L’or blanc de Folschviller (1/2) D’après des recherches menées en 2022 par des chercheurs du laboratoire GéoRessources de l’université de Lorraine, le sol de Folschviller abriterait le plus grand gisement au monde d’hydrogène blanc. Depuis, les nouvelles sur cette découverte se font rares.

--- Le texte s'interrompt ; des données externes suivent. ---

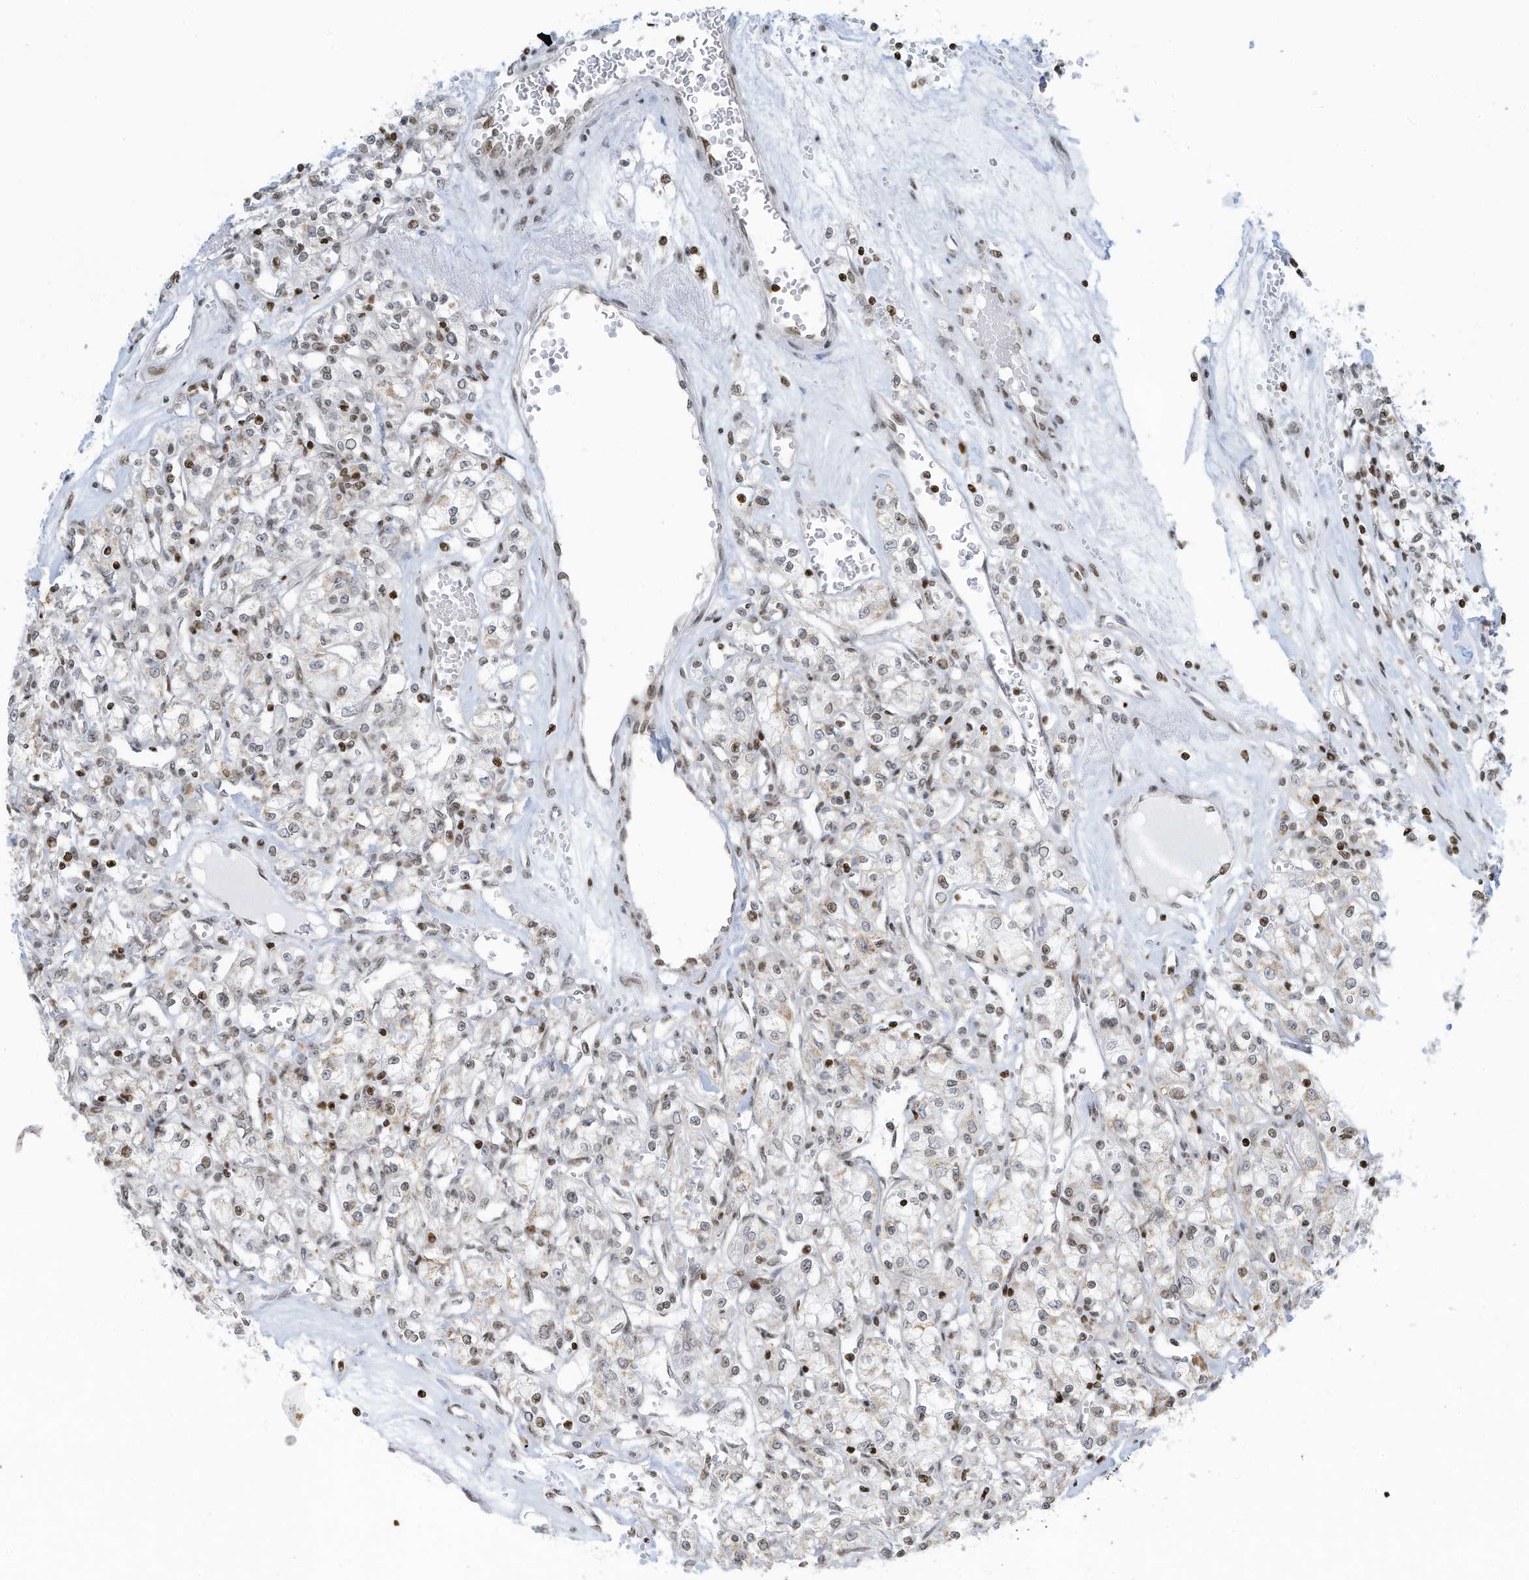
{"staining": {"intensity": "weak", "quantity": "<25%", "location": "nuclear"}, "tissue": "renal cancer", "cell_type": "Tumor cells", "image_type": "cancer", "snomed": [{"axis": "morphology", "description": "Adenocarcinoma, NOS"}, {"axis": "topography", "description": "Kidney"}], "caption": "Tumor cells show no significant protein staining in renal cancer. Brightfield microscopy of immunohistochemistry (IHC) stained with DAB (3,3'-diaminobenzidine) (brown) and hematoxylin (blue), captured at high magnification.", "gene": "ADI1", "patient": {"sex": "female", "age": 59}}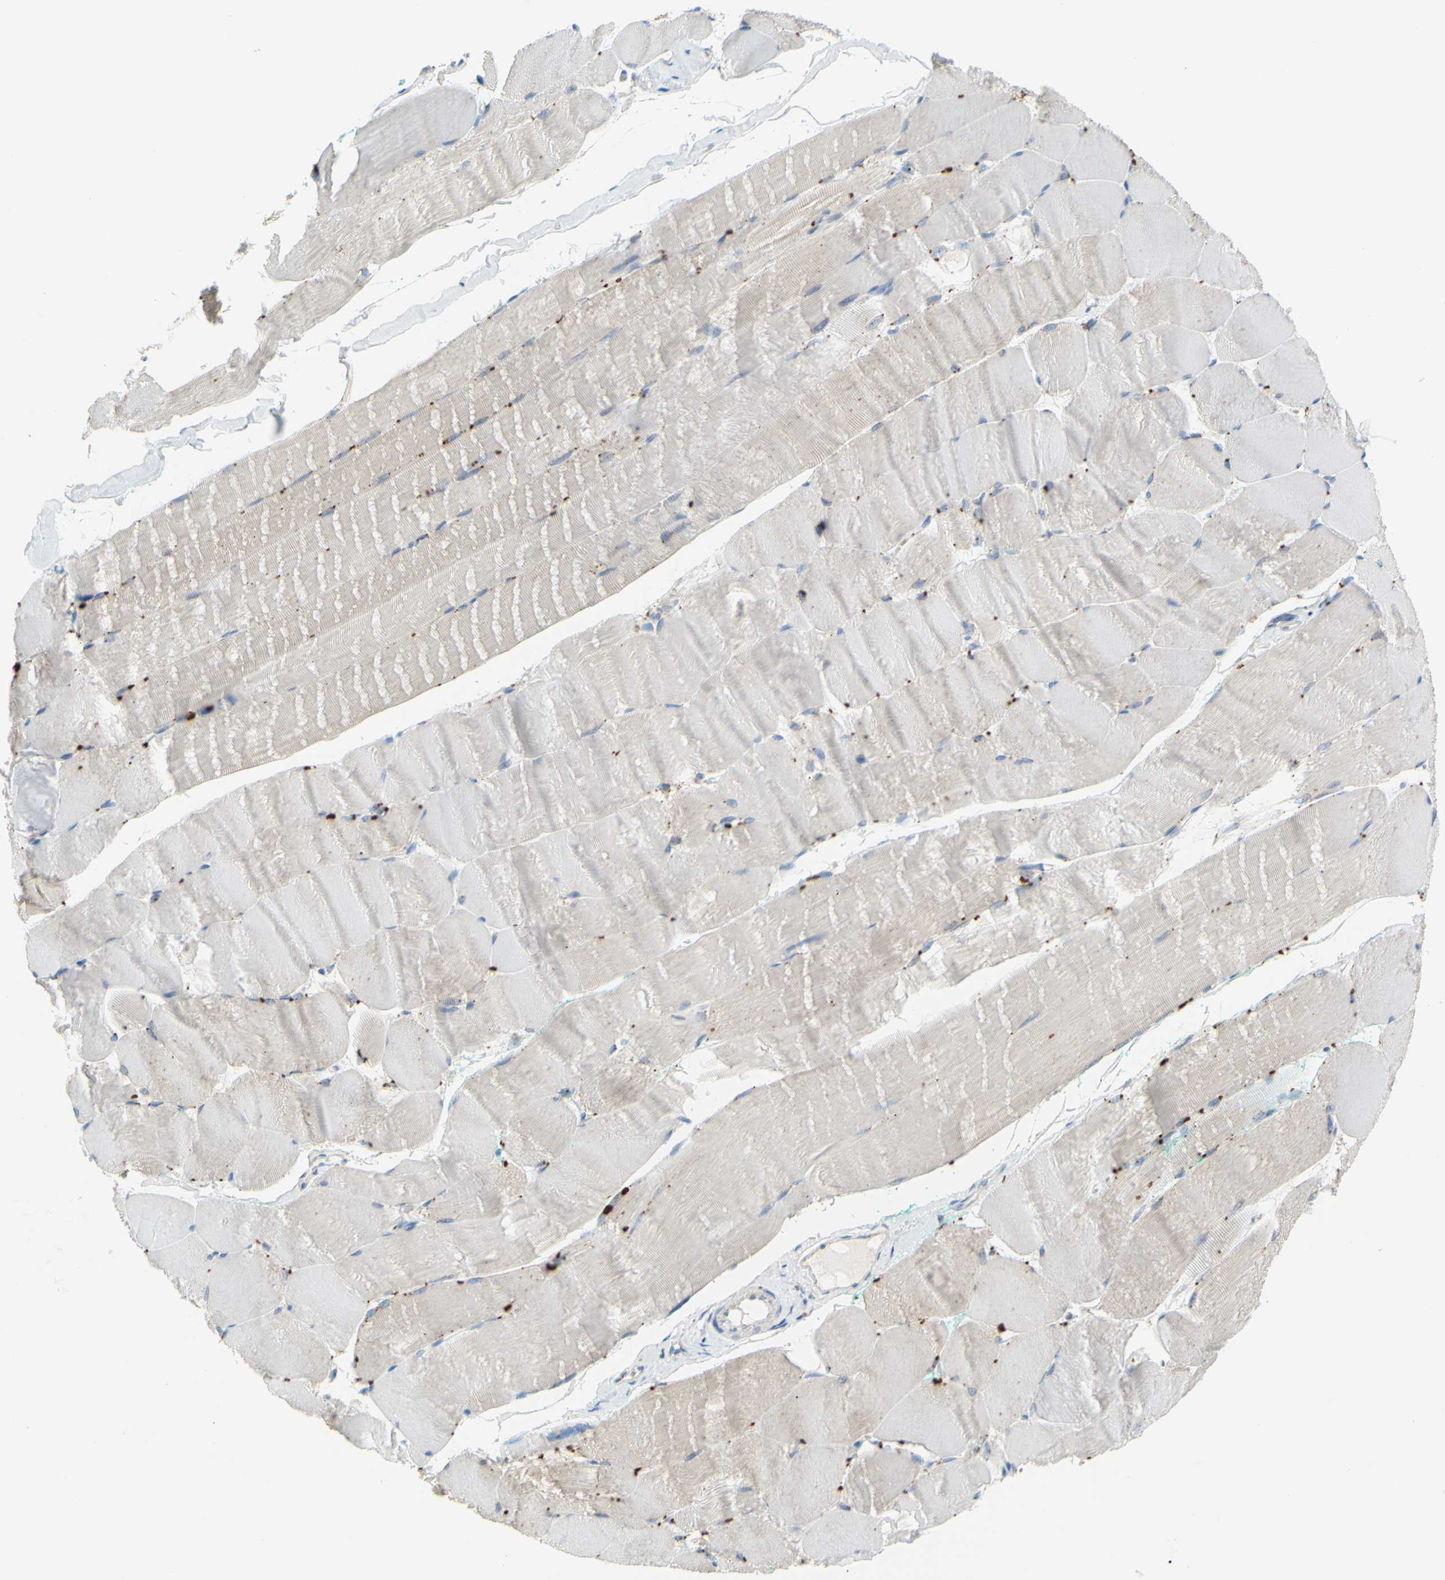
{"staining": {"intensity": "negative", "quantity": "none", "location": "none"}, "tissue": "skeletal muscle", "cell_type": "Myocytes", "image_type": "normal", "snomed": [{"axis": "morphology", "description": "Normal tissue, NOS"}, {"axis": "morphology", "description": "Squamous cell carcinoma, NOS"}, {"axis": "topography", "description": "Skeletal muscle"}], "caption": "Skeletal muscle stained for a protein using immunohistochemistry displays no staining myocytes.", "gene": "CTSD", "patient": {"sex": "male", "age": 51}}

Décembre 2024, un temps grisâtre et humide recouvre la commune de Folschviller, située en Moselle-Est. Pas l’ombre d’un chat dans les rues désertes, où se côtoient de vieux immeubles et des maisons en briques rouges. L’ancienne cité minière reste silencieuse. Seul le bruit des fines gouttes sur les arbres se fait entendre. Dans cette atmosphère triste et pesante, une petite dame rentre des courses tenant son sac Cora. « Bien sûr que je connais les mines, mon père était mineur, tout comme mon frère et mon beau-frère » répond-elle quand on lui parle du passé minier du territoire. La dernière mine de charbon à Folschviller a fermé en 1979. Depuis, les anciens logements de mineurs ont été réappropriés par de nouveaux habitants. Concernant un certain « gisement d’hydrogène » situé près des habitations, la folschvilleroise affirme connaitre l’existence de ce projet, sans préciser davantage.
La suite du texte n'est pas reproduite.